I am excited to be back though. I can’t wait for the semester to start, and I am already making plans to visit friends this summer. I am happy that I can jump into my car and drive someplace instead of relying on a bus or my own feet. I am excited to visit my family, my friends, my dogs. I have my own room now. I can go back to reading for pleasure now that I am done with classes. I can spend the weekend at my family’s tiny cabin in West Virginia, I can take day and weekend trips around Maryland and Virginia. I can metro into DC as many times as I like.
But I know that I will be back. I know that after I graduate, I am going to try as hard as I can to get back to Europe. If not to England, than to the rest of the Continent. Before I studied abroad, I didn’t know what I wanted. I had vague ideas, but nothing set. I’d like to think that I’ve changed a lot in the past five months, that I’ve matured and grown and learned a lot. I have goals now. I want to be an English teacher using the TEFL degree that I completed in Barcelona in January. I don't really care where I teach, so long as it is in a new, exciting and different place. I want do this for a few years, then perhaps go to grad school in England, and try to get a visa to stay in the UK permanently.
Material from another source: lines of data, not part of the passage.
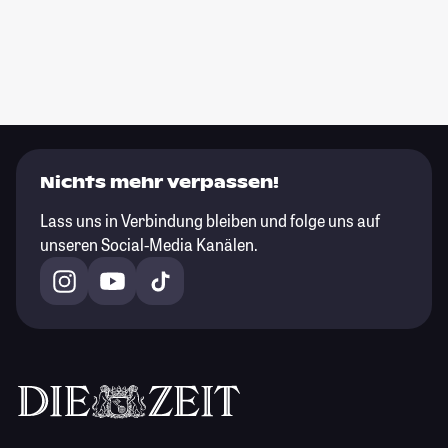
Nichts mehr verpassen!
Lass uns in Verbindung bleiben und folge uns auf
unseren Social-Media Kanälen.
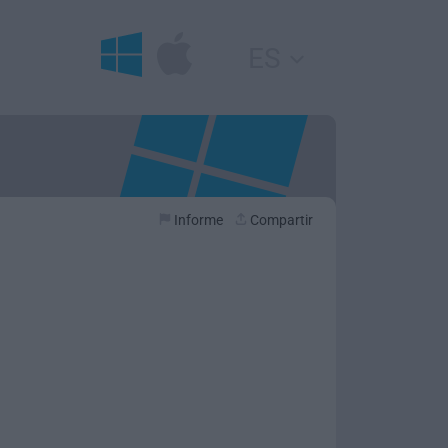
ES
Informe
Compartir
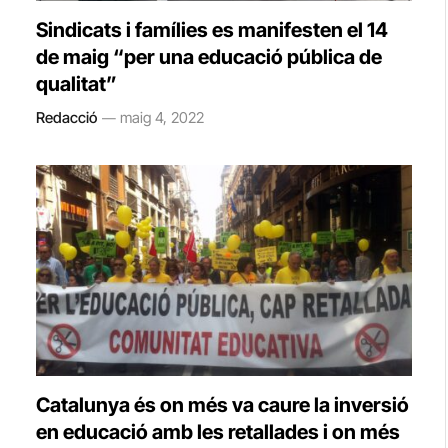
Sindicats i famílies es manifesten el 14
de maig “per una educació pública de
qualitat”
Redacció
maig 4, 2022
Catalunya és on més va caure la inversió
en educació amb les retallades i on més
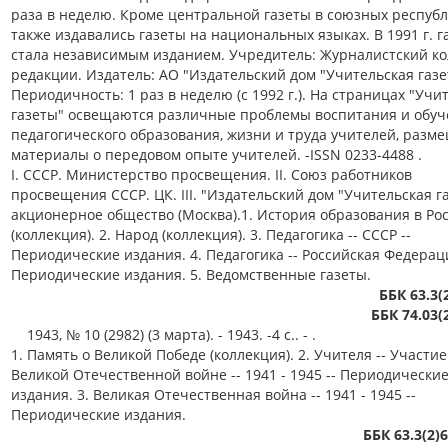
раза в неделю. Кроме центральной газеты в союзных респуб
также издавались газеты на национальных языках. В 1991 г. г
стала независимым изданием. Учредитель: Журналистский ко
редакции. Издатель: АО "Издательский дом "Учительская газе
Периодичность: 1 раз в неделю (с 1992 г.). На страницах "Учи
газеты" освещаются различные проблемы воспитания и обуч
педагогического образования, жизни и труда учителей, разм
материалы о передовом опыте учителей. -ISSN 0233-4488 .
I. СССР. Министерство просвещения. II. Союз работников
просвещения СССР. ЦК. III. "Издательский дом "Учительская га
акционерное общество (Москва).1. История образования в Ро
(коллекция). 2. Народ (коллекция). 3. Педагогика -- СССР --
Периодические издания. 4. Педагогика -- Российская Федераци
Периодические издания. 5. Ведомственные газеты.
ББК 63.3(
ББК 74.03(
1943, № 10 (2982) (3 марта). - 1943. -4 с.. - .
1. Память о Великой Победе (коллекция). 2. Учителя -- Участие
Великой Отечественной войне -- 1941 - 1945 -- Периодически
издания. 3. Великая Отечественная война -- 1941 - 1945 --
Периодические издания.
ББК 63.3(2)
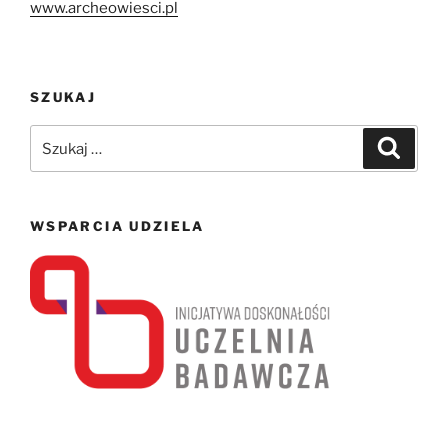
www.archeowiesci.pl
SZUKAJ
Szukaj:
Szukaj
WSPARCIA UDZIELA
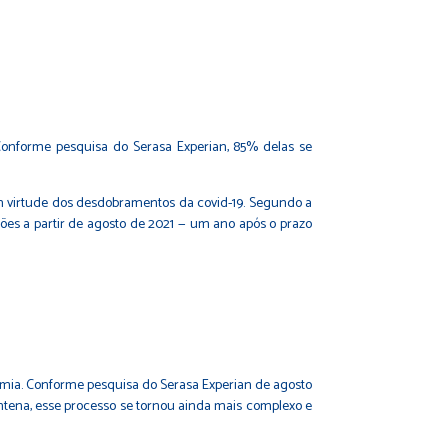
onforme pesquisa do Serasa Experian, 85% delas se
 virtude dos desdobramentos da covid-19. Segundo a
ões a partir de agosto de 2021 — um ano após o prazo
mia. Conforme pesquisa do Serasa Experian de agosto
tena, esse processo se tornou ainda mais complexo e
Going back won’t be the same. I’ve spent the last five months living in cities, in the city, not in the suburbs. And I’ve had such a great experience. Not every moment was one of utter happiness; I had hard times in England too. It isn’t perfect—no place can ever be perfect. But I’ve fallen in love with living abroad. It suits me, this kind of lifestyle. I have itchy feet, I am not ready to settle down. I want to see more of the world, I want to meet new people, do crazy things, learn new languages, try new foods, live new lives. I love America, or at least, I love my family, my friends, my school, my cabin, etc. But it won’t be the same now that I’ve tasted the forbidden fruit. I’m not afraid of learning how to take a bus on my own; living in a country where I know nobody and I don't speak the language doesn’t scare me. Going home tomorrow is both good and bad. I can’t wait to hug my mum and my sister and my brothers and my dad. But at the same, I know that this euphoria will only last for a little while. Before long, I will miss England. I will miss Bath, the train, the countryside, the culture. I will miss my classes and my tutors, I will miss my internship employers, the ASE staff, the tower tour staff, my new American friends, and my new British friends. I love that I am slowly building up a friend base that includes people from over ten countries.
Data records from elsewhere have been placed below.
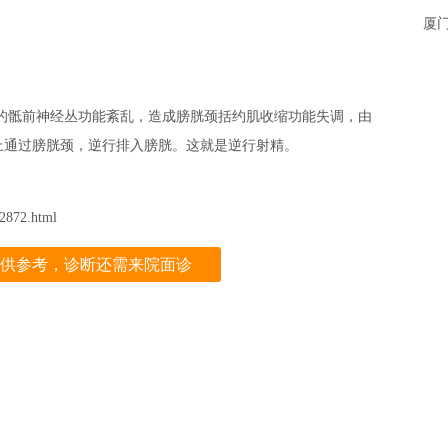
厦
骶前神经丛功能紊乱，造成膀胱颈括约肌收缩功能失调，由
上通过膀胱颈，逆行排入膀胱。这就是逆行射精。
872.html
供参考，诊断还需来院面诊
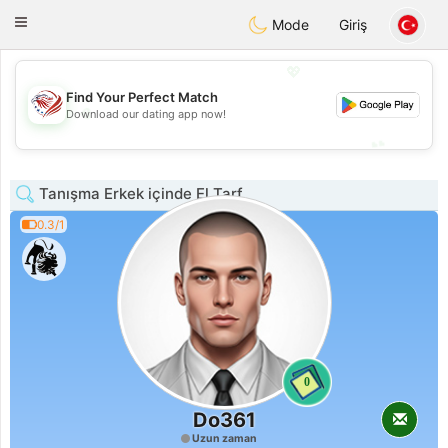
States
Dating
Toggle
Mode
Giriş
navigation
💖
Find Your Perfect Match
💖
Download our dating app now!
💕
💕
Tanışma Erkek içinde El Tarf
0.3/1
0
Do361
Uzun zaman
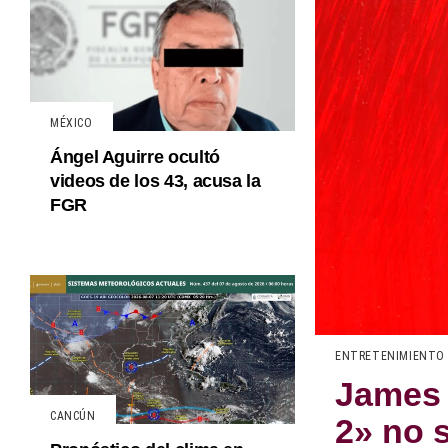
MÉXICO
Ángel Aguirre ocultó
videos de los 43, acusa la
FGR
ENTRETENIMIENTO
James 
CANCÚN
2» no 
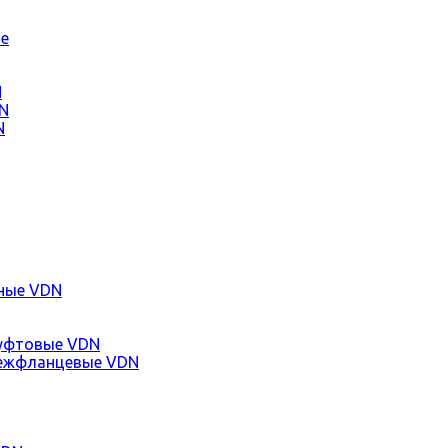
е
N
N
N
ные VDN
уфтовые VDN
ежфланцевые VDN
I know that things will change. You can plan and plan, but, as Robert Burns said, the best laid plans of mice and men often go astray. And I know this is true. Yet—it’s good to have these goals, to know where you want to go. And living in Europe has helped me do this. It has helped me to recognize my dreams, and realize that I can live the life that I want to live, with hard work, patience, charm, and good luck. Europe has turned me into a more confident, assertive, hard-working, happy, and adventurous person, and I am glad that England has made me realize this. I just hope that someday in the near future they will kindly issue me a visa.